Sonne Finance, a lending protocol, recently fell victim to a hack that resulted in the loss of $20 million in cryptocurrencies. The attack targeted their USDC and Wrapped Ether (WETH) contracts, with $3 million being stolen initially. Unfortunately, Sonne Finance was only made aware of the breach 25 minutes later, by which time the hacker had already drained $20 million in various tokens. Following the attack, Sonne Finance temporarily halted all markets on Optimism, ensuring that markets on Base remained secure. The protocol has since partnered with Web3 security firm Cyvers to investigate the incident further.
In a subsequent press release, Sonne Finance detailed how the exploit occurred. The hacker took advantage of a known donation attack on Compound v2 forks within the Optimism chain. Despite existing measures to prevent such attacks, including 0% collateral factors and gradual increases based on proposals, a recent proposal integrating VELO markets into Sonne was approved. As a result, transactions were scheduled on a multi-sig wallet with a 2-day timelock, which the hacker exploited when it ended. By creating markets and adding collateral factors undetected, the attacker was able to steal $20 million. Sonne Finance is currently working towards recovering the stolen funds, offering a bug bounty for their return and potentially awarding a 10% reward to the exploiter.
The hacker responsible for the Sonne Finance attack has already moved a significant portion of the stolen funds to another wallet address, indicating an intention to launder the cryptocurrency. By swapping 59 WBTC for 1,185 Ether and 183,000 Dai, the hacker may be attempting to launder the funds through Tornado Cash, a cryptocurrency tumbler that obscures transaction paths. While Tornado Cash was originally intended for privacy purposes, it has increasingly been used by hackers to launder illicit funds through decentralized exchanges.
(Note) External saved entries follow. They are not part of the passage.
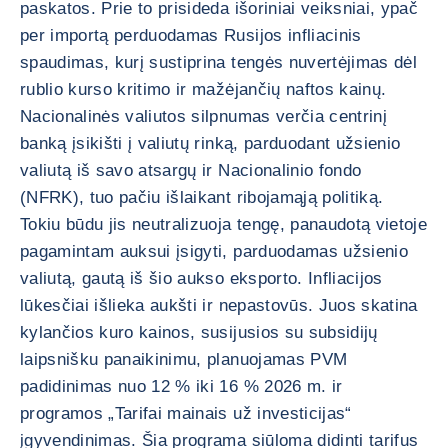
paskatos. Prie to prisideda išoriniai veiksniai, ypač
per importą perduodamas Rusijos infliacinis
spaudimas, kurį sustiprina tengės nuvertėjimas dėl
rublio kurso kritimo ir mažėjančių naftos kainų.
Nacionalinės valiutos silpnumas verčia centrinį
banką įsikišti į valiutų rinką, parduodant užsienio
valiutą iš savo atsargų ir Nacionalinio fondo
(NFRK), tuo pačiu išlaikant ribojamąją politiką.
Tokiu būdu jis neutralizuoja tengę, panaudotą vietoje
pagamintam auksui įsigyti, parduodamas užsienio
valiutą, gautą iš šio aukso eksporto. Infliacijos
lūkesčiai išlieka aukšti ir nepastovūs. Juos skatina
kylančios kuro kainos, susijusios su subsidijų
laipsnišku panaikinimu, planuojamas PVM
padidinimas nuo 12 % iki 16 % 2026 m. ir
programos „Tarifai mainais už investicijas“
įgyvendinimas. Šia programa siūloma didinti tarifus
The tool has seen significant adoption, with over $77 million in assets processed through its contracts in October 2023.
However, the use of crypto mixers like Tornado Cash for illicit activities has raised concerns, particularly regarding money laundering and sanctions violations. The United Nations sanctions monitors have noted cases of countries like North Korea using Tornado Cash to launder stolen cryptocurrency. In response to these concerns, the US Treasury imposed sanctions on Tornado Cash in August 2022, leading to charges against its founders for money laundering and sanctions violations. Despite these developments, the crypto community remains divided on the use of privacy tools, emphasizing the importance of educating users on how to protect themselves from crypto crime.
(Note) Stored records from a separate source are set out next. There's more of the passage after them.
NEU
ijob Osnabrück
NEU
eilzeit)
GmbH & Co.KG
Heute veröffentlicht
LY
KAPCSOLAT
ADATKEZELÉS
As the investigation into the Sonne Finance hack continues, the protocol is determined to recover the stolen funds and prevent similar attacks in the future. By partnering with cybersecurity experts like Cyvers, Sonne Finance aims to strengthen its security measures and regain user trust. The incident serves as a reminder of the risks associated with decentralized finance and the importance of implementing robust security protocols to safeguard users’ assets. By raising awareness about the prevalence of crypto crime and promoting responsible usage of privacy tools, the industry can work towards creating a safer and more secure environment for all participants.